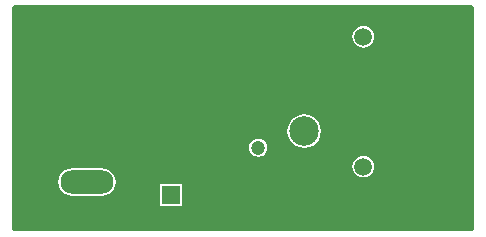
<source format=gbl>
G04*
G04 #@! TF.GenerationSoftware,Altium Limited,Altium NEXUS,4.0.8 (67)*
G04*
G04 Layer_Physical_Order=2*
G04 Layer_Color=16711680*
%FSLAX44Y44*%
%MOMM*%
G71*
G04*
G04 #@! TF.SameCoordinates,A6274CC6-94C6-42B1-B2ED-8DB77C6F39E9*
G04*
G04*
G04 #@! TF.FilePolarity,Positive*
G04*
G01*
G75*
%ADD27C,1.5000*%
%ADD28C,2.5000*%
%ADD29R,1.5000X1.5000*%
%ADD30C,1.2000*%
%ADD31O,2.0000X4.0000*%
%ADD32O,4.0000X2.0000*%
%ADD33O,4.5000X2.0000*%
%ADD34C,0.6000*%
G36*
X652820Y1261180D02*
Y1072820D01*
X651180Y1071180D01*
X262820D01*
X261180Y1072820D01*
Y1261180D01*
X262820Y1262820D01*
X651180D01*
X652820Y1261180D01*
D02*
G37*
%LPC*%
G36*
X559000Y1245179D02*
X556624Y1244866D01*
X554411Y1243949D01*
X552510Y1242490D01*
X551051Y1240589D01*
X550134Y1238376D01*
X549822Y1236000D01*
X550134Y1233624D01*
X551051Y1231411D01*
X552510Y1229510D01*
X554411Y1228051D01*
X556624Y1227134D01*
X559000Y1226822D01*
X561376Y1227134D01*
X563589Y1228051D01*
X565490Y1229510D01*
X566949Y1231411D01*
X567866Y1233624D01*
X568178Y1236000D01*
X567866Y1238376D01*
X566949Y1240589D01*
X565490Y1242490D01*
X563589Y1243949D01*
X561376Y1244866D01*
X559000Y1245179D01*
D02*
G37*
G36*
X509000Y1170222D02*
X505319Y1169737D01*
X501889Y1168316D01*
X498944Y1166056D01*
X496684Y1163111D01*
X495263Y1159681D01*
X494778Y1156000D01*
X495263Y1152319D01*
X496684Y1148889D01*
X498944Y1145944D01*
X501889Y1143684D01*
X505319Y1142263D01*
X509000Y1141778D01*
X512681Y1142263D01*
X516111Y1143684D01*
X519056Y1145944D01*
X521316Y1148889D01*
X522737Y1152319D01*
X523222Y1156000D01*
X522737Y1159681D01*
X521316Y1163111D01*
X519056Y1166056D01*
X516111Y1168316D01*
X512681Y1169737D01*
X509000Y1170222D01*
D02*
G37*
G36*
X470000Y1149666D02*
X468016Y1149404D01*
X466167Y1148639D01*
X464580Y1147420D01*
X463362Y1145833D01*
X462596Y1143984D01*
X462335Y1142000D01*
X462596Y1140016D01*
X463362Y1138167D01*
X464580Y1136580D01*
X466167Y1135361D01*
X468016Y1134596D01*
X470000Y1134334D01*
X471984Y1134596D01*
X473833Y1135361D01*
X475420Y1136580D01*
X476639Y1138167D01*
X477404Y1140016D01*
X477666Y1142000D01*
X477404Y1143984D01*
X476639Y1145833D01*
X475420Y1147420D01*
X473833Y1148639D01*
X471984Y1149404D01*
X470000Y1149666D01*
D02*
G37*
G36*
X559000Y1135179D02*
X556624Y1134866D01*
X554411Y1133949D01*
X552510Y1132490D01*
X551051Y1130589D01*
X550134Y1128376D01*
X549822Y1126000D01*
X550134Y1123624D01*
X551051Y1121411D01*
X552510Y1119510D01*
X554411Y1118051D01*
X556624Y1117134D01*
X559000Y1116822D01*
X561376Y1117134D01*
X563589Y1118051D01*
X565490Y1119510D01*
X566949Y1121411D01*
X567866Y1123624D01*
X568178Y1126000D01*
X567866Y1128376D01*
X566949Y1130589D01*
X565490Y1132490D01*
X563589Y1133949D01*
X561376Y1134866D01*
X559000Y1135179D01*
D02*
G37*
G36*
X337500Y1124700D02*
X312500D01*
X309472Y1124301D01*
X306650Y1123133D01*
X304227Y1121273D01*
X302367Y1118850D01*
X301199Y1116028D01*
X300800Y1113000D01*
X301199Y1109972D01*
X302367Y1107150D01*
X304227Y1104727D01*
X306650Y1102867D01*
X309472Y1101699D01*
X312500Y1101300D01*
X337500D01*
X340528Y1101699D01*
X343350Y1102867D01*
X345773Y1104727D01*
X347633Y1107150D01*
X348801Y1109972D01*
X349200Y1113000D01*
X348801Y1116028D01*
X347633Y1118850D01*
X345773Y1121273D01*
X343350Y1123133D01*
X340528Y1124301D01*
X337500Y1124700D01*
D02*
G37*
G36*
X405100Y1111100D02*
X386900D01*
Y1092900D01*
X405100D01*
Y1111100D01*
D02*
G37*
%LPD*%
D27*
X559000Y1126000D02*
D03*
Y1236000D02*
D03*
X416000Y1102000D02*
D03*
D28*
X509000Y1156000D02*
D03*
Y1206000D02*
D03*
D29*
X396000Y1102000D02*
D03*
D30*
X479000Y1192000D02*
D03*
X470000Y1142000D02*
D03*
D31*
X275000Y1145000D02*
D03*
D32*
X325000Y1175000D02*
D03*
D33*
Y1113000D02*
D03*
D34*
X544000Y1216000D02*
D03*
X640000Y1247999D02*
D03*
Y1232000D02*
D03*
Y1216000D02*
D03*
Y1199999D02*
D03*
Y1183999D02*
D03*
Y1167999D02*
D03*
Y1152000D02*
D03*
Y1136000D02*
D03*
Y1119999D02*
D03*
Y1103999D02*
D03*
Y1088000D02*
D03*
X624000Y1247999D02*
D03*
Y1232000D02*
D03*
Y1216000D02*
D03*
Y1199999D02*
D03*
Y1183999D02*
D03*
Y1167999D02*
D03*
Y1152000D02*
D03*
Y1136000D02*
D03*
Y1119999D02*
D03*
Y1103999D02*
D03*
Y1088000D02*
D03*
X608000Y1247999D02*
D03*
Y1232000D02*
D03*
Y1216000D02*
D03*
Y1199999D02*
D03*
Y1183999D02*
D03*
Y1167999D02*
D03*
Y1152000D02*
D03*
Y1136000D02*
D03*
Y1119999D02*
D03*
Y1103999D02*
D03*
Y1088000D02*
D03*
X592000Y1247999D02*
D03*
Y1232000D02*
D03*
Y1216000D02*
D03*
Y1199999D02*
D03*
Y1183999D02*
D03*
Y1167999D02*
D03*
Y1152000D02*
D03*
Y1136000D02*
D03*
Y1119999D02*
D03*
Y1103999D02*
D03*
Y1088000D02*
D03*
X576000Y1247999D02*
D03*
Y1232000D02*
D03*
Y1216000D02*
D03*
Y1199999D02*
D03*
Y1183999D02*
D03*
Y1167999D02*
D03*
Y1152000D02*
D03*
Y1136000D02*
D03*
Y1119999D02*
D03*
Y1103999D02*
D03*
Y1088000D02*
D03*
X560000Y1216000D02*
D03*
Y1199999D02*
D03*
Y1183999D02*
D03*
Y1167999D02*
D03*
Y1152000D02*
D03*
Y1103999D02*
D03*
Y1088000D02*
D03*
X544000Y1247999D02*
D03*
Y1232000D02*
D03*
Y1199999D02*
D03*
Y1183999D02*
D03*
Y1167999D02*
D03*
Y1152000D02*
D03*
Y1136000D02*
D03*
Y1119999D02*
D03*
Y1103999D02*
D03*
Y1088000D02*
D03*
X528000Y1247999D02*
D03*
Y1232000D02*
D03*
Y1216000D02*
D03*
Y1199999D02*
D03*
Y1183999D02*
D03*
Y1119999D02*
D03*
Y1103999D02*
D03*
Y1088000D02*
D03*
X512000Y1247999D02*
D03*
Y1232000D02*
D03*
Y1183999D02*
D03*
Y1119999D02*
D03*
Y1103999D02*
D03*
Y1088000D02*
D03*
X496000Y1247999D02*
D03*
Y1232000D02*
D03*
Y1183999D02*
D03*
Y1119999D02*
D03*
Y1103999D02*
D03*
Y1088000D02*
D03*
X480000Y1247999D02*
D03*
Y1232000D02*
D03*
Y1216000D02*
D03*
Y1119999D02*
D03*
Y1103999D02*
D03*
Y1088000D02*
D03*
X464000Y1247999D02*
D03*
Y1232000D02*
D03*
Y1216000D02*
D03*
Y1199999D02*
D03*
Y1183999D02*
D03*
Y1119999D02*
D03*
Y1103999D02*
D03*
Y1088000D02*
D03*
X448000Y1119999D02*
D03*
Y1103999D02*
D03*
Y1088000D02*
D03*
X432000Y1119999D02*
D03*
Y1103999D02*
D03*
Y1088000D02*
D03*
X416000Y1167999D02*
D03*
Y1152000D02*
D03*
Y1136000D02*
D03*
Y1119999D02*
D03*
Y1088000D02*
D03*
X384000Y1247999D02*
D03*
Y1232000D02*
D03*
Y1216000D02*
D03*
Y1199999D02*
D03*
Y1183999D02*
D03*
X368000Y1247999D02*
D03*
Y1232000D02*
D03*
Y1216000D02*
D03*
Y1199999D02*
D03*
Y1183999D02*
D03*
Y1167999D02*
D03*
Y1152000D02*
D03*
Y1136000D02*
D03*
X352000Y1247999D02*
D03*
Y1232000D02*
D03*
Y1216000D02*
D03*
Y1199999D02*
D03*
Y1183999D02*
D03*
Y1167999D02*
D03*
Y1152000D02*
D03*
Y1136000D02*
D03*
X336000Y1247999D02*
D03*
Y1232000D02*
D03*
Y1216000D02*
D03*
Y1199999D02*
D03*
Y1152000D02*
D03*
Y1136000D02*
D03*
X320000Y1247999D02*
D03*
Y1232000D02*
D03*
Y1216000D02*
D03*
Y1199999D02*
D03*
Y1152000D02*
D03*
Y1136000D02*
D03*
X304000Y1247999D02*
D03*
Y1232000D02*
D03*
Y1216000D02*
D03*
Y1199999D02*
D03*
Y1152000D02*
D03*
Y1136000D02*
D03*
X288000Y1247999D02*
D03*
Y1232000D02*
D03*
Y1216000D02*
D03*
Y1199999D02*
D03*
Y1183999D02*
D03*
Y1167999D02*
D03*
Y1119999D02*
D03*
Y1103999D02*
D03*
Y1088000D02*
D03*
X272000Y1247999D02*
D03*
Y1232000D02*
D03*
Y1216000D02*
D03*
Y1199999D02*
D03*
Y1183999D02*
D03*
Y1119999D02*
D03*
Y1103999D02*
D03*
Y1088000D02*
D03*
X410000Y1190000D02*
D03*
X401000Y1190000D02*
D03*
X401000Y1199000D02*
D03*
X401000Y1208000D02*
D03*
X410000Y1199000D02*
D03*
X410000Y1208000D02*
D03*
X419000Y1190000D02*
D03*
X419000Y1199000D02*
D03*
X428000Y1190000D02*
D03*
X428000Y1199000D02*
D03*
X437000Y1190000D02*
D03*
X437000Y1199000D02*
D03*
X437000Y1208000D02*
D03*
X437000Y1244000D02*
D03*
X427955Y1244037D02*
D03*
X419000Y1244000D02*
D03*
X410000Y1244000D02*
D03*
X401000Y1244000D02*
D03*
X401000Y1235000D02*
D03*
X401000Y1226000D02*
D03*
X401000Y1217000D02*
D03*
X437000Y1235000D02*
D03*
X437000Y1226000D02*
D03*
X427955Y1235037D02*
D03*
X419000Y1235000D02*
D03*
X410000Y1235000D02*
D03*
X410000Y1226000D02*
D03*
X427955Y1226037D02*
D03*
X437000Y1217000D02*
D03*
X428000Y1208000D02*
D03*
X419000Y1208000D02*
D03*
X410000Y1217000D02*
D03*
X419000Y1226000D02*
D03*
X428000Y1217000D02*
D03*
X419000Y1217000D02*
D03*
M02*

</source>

= = = = =

EXERCISE INSTRUCTIONS: Nothing but the lines from the beginning of the material through the line with "X509000Y1170222D01*" should appear, printed exactly, with no pictures among them.

WRITTEN RESPONSE:
<source format=gbl>
G04*
G04 #@! TF.GenerationSoftware,Altium Limited,Altium NEXUS,4.0.8 (67)*
G04*
G04 Layer_Physical_Order=2*
G04 Layer_Color=16711680*
%FSLAX44Y44*%
%MOMM*%
G71*
G04*
G04 #@! TF.SameCoordinates,A6274CC6-94C6-42B1-B2ED-8DB77C6F39E9*
G04*
G04*
G04 #@! TF.FilePolarity,Positive*
G04*
G01*
G75*
%ADD27C,1.5000*%
%ADD28C,2.5000*%
%ADD29R,1.5000X1.5000*%
%ADD30C,1.2000*%
%ADD31O,2.0000X4.0000*%
%ADD32O,4.0000X2.0000*%
%ADD33O,4.5000X2.0000*%
%ADD34C,0.6000*%
G36*
X652820Y1261180D02*
Y1072820D01*
X651180Y1071180D01*
X262820D01*
X261180Y1072820D01*
Y1261180D01*
X262820Y1262820D01*
X651180D01*
X652820Y1261180D01*
D02*
G37*
%LPC*%
G36*
X559000Y1245179D02*
X556624Y1244866D01*
X554411Y1243949D01*
X552510Y1242490D01*
X551051Y1240589D01*
X550134Y1238376D01*
X549822Y1236000D01*
X550134Y1233624D01*
X551051Y1231411D01*
X552510Y1229510D01*
X554411Y1228051D01*
X556624Y1227134D01*
X559000Y1226822D01*
X561376Y1227134D01*
X563589Y1228051D01*
X565490Y1229510D01*
X566949Y1231411D01*
X567866Y1233624D01*
X568178Y1236000D01*
X567866Y1238376D01*
X566949Y1240589D01*
X565490Y1242490D01*
X563589Y1243949D01*
X561376Y1244866D01*
X559000Y1245179D01*
D02*
G37*
G36*
X509000Y1170222D02*
X505319Y1169737D01*
X501889Y1168316D01*
X498944Y1166056D01*
X496684Y1163111D01*
X495263Y1159681D01*
X494778Y1156000D01*
X495263Y1152319D01*
X496684Y1148889D01*
X498944Y1145944D01*
X501889Y1143684D01*
X505319Y1142263D01*
X509000Y1141778D01*
X512681Y1142263D01*
X516111Y1143684D01*
X519056Y1145944D01*
X521316Y1148889D01*
X522737Y1152319D01*
X523222Y1156000D01*
X522737Y1159681D01*
X521316Y1163111D01*
X519056Y1166056D01*
X516111Y1168316D01*
X512681Y1169737D01*
X509000Y1170222D01*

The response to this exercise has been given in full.